#### [What to produce]
What you write should be an exact copy of the material, from its first line through the line containing "staining of benign".

#### [Provided records]
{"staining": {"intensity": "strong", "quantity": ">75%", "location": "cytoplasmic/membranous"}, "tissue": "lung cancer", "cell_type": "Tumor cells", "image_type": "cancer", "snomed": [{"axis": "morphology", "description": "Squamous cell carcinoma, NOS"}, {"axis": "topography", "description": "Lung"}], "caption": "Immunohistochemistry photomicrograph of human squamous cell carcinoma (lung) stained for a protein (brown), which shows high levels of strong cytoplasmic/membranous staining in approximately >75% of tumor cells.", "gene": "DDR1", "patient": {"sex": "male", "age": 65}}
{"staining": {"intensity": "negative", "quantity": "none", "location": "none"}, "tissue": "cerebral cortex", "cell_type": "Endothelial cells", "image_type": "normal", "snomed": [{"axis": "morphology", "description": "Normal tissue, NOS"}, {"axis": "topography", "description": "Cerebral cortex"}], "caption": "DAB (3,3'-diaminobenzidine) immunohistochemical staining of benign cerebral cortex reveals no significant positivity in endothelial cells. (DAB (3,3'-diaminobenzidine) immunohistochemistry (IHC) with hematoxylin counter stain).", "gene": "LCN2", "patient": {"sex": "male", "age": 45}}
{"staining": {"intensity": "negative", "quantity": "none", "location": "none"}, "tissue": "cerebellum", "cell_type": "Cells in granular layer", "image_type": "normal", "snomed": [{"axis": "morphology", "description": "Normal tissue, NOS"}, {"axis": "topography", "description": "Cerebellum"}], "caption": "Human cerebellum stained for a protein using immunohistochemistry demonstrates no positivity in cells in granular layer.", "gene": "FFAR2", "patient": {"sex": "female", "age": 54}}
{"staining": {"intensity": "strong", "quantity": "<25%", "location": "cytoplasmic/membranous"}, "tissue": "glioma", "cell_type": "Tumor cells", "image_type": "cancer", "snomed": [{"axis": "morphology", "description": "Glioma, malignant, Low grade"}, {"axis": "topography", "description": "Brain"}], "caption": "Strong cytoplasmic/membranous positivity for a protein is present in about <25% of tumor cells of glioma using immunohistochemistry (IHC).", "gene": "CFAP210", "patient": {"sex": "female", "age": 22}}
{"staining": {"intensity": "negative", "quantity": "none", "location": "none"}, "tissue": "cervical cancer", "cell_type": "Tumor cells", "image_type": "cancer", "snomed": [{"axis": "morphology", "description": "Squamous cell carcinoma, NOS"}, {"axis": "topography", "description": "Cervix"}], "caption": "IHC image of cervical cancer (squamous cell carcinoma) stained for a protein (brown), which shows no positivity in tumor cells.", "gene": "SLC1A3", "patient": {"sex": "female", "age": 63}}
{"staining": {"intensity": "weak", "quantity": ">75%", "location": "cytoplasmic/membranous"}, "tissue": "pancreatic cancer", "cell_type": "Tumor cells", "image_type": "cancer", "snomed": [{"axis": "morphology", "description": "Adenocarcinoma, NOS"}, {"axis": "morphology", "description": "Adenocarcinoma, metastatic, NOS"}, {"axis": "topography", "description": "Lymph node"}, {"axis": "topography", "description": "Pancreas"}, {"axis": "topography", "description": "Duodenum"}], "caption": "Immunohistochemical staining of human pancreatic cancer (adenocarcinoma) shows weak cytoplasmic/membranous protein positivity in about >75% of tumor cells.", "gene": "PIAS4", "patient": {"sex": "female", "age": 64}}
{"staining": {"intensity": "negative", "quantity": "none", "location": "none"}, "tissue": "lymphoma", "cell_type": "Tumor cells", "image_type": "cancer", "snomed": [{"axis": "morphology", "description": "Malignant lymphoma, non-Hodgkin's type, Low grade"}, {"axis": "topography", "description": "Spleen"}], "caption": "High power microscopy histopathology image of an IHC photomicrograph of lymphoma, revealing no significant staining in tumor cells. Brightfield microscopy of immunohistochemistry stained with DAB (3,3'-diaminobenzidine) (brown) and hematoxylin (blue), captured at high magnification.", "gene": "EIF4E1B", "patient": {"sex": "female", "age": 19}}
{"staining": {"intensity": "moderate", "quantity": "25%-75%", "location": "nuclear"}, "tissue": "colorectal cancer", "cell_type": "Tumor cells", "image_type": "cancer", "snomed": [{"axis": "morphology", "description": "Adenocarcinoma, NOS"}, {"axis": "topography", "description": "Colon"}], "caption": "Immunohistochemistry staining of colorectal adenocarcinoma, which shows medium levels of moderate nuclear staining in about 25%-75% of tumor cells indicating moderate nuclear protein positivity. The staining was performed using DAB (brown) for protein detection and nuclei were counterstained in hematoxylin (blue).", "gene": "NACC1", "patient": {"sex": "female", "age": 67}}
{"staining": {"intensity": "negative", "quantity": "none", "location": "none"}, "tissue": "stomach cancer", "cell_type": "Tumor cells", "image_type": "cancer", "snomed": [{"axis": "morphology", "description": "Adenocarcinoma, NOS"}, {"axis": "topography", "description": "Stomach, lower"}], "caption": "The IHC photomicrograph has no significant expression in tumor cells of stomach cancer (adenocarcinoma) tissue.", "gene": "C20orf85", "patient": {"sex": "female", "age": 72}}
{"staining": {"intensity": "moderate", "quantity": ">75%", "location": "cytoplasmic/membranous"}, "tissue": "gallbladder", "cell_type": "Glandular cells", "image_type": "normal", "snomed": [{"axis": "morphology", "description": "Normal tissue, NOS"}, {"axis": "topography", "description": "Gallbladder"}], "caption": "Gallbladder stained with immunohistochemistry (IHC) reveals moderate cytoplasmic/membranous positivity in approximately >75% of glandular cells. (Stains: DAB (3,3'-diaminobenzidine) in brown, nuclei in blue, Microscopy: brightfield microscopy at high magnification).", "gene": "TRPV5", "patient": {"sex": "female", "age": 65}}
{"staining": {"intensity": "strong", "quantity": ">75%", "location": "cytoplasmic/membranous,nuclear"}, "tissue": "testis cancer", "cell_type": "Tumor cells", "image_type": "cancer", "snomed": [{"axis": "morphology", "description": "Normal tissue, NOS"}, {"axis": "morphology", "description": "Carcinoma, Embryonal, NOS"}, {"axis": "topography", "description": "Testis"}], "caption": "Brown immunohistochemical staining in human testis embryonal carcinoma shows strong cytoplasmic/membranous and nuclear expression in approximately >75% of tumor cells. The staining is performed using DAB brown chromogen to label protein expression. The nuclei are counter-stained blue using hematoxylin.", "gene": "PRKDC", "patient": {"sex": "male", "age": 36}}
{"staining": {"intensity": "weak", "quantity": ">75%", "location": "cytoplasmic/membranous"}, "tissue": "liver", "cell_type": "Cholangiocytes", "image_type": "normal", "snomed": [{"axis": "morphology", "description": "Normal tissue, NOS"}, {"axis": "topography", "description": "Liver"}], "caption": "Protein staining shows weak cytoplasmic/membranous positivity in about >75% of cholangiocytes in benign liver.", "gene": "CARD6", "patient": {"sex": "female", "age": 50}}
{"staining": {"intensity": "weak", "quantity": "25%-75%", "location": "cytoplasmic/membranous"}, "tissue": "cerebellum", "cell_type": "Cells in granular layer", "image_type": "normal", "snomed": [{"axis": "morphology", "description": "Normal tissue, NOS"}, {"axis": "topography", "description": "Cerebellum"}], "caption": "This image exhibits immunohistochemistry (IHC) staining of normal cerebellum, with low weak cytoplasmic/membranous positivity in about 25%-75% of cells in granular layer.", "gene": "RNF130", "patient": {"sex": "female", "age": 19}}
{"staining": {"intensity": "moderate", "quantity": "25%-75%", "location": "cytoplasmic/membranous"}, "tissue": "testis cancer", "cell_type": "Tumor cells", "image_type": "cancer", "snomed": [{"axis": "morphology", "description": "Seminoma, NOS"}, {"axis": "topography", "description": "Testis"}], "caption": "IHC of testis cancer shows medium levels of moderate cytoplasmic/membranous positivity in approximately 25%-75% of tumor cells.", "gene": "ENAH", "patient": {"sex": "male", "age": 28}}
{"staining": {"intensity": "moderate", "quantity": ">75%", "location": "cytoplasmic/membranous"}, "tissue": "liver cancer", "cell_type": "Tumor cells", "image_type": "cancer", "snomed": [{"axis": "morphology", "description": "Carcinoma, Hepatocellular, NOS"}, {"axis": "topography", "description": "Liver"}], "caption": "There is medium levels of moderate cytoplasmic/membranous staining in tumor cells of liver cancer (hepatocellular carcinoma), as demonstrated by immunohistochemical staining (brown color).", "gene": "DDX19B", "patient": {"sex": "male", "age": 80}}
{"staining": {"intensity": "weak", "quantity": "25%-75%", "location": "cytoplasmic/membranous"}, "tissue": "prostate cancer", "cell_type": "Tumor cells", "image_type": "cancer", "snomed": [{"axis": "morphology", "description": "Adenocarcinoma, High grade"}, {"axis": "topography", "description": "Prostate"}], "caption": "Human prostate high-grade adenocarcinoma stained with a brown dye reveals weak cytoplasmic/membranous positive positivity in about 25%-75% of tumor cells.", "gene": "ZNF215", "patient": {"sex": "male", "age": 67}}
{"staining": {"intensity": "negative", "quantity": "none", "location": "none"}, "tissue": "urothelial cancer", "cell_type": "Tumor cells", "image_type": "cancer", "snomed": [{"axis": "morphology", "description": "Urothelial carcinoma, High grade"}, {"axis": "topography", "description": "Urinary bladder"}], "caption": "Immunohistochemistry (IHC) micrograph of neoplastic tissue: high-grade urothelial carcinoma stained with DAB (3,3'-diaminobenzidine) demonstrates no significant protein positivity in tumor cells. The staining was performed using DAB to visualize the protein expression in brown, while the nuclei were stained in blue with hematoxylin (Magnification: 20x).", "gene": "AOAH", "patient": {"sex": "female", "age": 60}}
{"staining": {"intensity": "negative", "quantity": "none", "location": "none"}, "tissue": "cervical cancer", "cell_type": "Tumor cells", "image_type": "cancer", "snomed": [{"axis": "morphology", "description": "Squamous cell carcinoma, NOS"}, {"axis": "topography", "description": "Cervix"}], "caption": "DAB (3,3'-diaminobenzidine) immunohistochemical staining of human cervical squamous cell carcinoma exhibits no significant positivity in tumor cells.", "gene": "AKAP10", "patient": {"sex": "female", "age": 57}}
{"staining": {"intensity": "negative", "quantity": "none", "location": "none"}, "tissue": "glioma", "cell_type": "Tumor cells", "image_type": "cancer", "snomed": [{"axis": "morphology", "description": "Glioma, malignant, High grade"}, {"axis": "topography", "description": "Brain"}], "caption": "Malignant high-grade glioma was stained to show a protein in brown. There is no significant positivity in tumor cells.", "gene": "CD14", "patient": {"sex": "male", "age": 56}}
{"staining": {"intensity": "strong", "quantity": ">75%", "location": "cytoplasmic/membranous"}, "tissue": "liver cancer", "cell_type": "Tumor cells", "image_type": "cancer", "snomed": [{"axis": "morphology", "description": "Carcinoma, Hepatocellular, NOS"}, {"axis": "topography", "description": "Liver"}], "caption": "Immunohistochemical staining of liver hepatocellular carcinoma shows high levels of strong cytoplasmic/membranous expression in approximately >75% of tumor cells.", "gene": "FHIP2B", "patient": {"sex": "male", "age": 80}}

#### [Response to this task]
{"staining": {"intensity": "strong", "quantity": ">75%", "location": "cytoplasmic/membranous"}, "tissue": "lung cancer", "cell_type": "Tumor cells", "image_type": "cancer", "snomed": [{"axis": "morphology", "description": "Squamous cell carcinoma, NOS"}, {"axis": "topography", "description": "Lung"}], "caption": "Immunohistochemistry photomicrograph of human squamous cell carcinoma (lung) stained for a protein (brown), which shows high levels of strong cytoplasmic/membranous staining in approximately >75% of tumor cells.", "gene": "DDR1", "patient": {"sex": "male", "age": 65}}
{"staining": {"intensity": "negative", "quantity": "none", "location": "none"}, "tissue": "cerebral cortex", "cell_type": "Endothelial cells", "image_type": "normal", "snomed": [{"axis": "morphology", "description": "Normal tissue, NOS"}, {"axis": "topography", "description": "Cerebral cortex"}], "caption": "DAB (3,3'-diaminobenzidine) immunohistochemical staining of benign cerebral cortex reveals no significant positivity in endothelial cells. (DAB (3,3'-diaminobenzidine) immunohistochemistry (IHC) with hematoxylin counter stain).", "gene": "LCN2", "patient": {"sex": "male", "age": 45}}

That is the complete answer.